Separated inter-Korean families bid farewell, another reunion planned this year
By Xu Yanan
People's Daily app
1535347806000

微信图片编辑_20180827132725.jpg

Man from DPRK on a bus holds the hands of his South Korean relatives at the end of the Separated Family Reunion Meeting at the Kumgang Mountain resort in North Korea, August 26, 2018. (Photo: AP)

The second round of the 21st separated family reunion between the Democratic People's Republic of Korea (DPRK) and South Korea ended at DPRK’s Kumgang Mountain resort on the east coast on Sunday.

Park Kyung-seo, the head of the South Korean Red Cross, said Saturday that he and his DPRK counterpart agreed to hold another family reunion event as early as October.
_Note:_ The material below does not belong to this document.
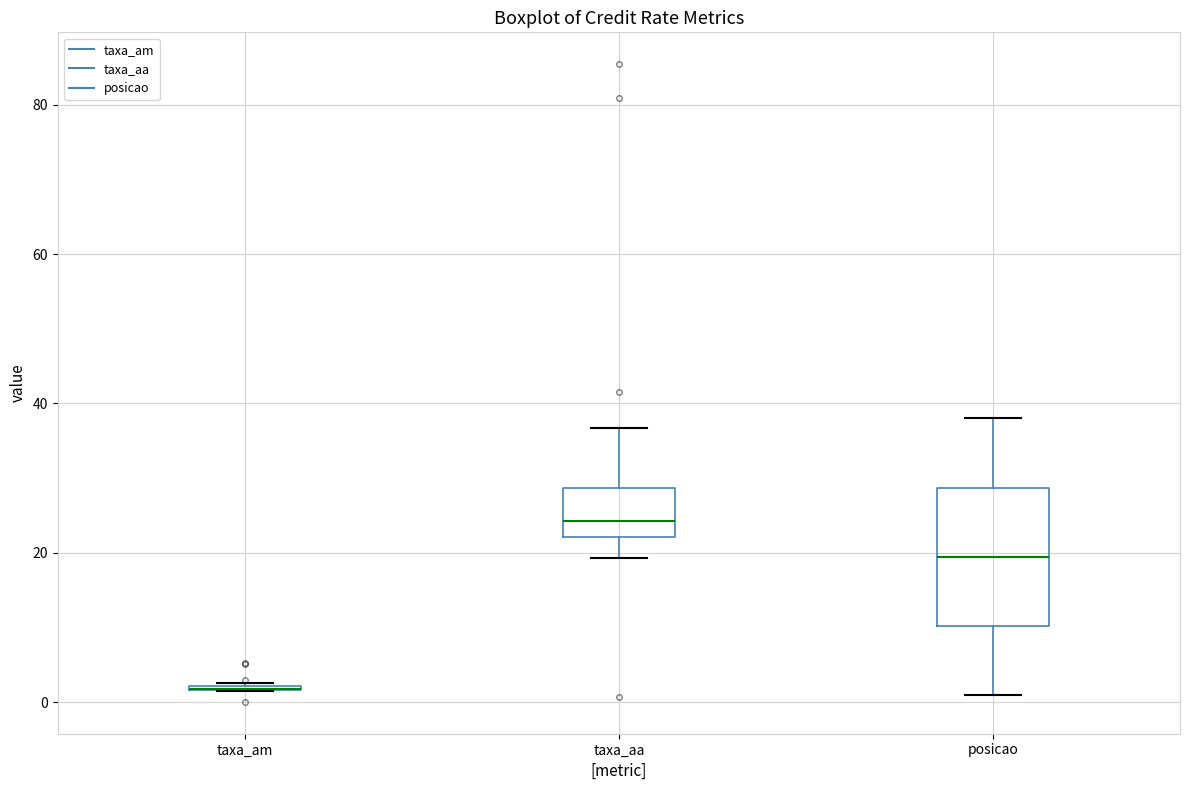

Reading left to right, transcribe this box plot: for each box, give where its median line is, the range the box spans, and where its two whiskers end, as read against the y-axis. The values are not printed on the chart, so give them approximately, as read against the axis.

taxa_am: box collapsed to a line at 2, whiskers 2 to 2
taxa_aa: median 24, box 22 to 28, whiskers 20 to 36
posicao: median 20, box 10 to 28, whiskers 2 to 38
The 21st reunion in two rounds lasted a week amid a thaw in inter-Korean relations. It took two years and ten months since the previous one.
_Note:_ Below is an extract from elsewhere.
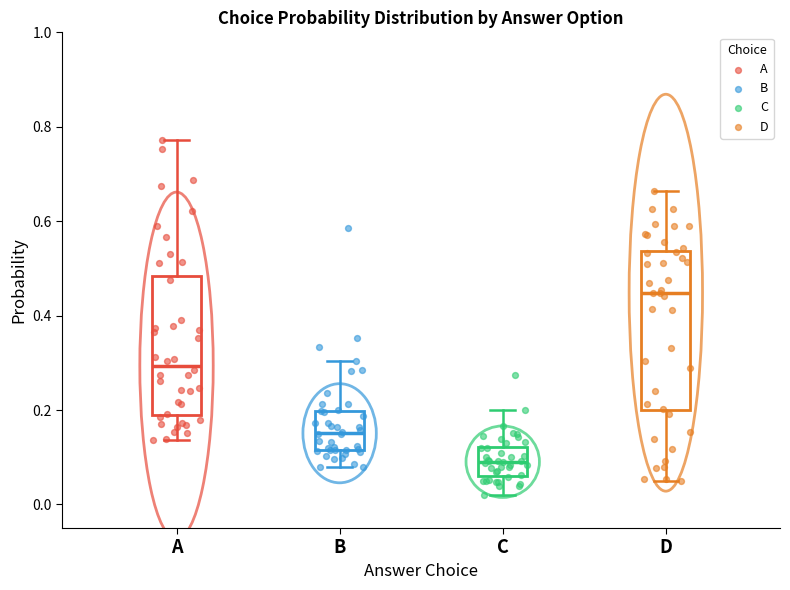

Reading left to right, read every box against the y-axis: the position of its median line, the range the box covers, and the ends of its whiskers. The values are not printed on the chart, so give them approximately, as read against the axis.

A: median 0.30, box 0.18 to 0.48, whiskers 0.14 to 0.78
B: median 0.16, box 0.12 to 0.20, whiskers 0.08 to 0.30
C: median 0.10, box 0.06 to 0.12, whiskers 0.02 to 0.20
D: median 0.44, box 0.20 to 0.54, whiskers 0.04 to 0.66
This time, for the first time, the separated families were allowed to spend time together in private, while the rest of the 12-hour meeting was supervised.

Eighty-nine South Koreans, mostly in their 80s or older, met 185 people from DPRK in the first round and 83 people from DPRK reunited with more than 300 South Koreans in the second round.
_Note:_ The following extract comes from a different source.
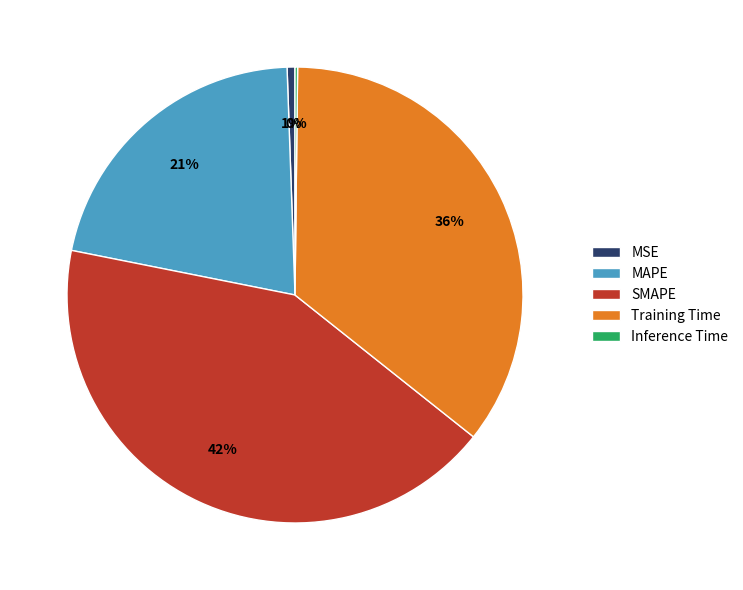

True or false: SMAPE accounts for 42% of the total.

True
The families were separated by the 1950-1953 Korean War when the Korean peninsula split into two sides.

57,000 others were eligible to take part in the reunions but missed out, some for the twentieth time. Attendees from South Korea were chosen by computerized lottery based partly on age and the closeness of the family ties.

CNN reported that more than 85% of those who applied for the reunions were over 70, and 21% in their 90s.

Time is running out to meet with family members across the border as those who haven't been selected grow old. “About 3,000 to 4,000 separated family members die each year," Park said.

微信图片编辑_20180827132809.jpg

People cried as their reunion came to an end. (Photo: AP)

A combined 20 rounds of face-to-face reunions had been arranged in the past 18 years. Halted in 2015 since tensions grew over DPRK’s nuclear and missile tests, the reunion was renewed when the Panmunjom declaration was signed by the current leaders of the two Koreas at their April summit.

South Korean President Moon Jae-in and DPRK leader Kim Jong-un considered a third summit in September with an expectation of working towards an official declaration of the end of the war and a peace treaty.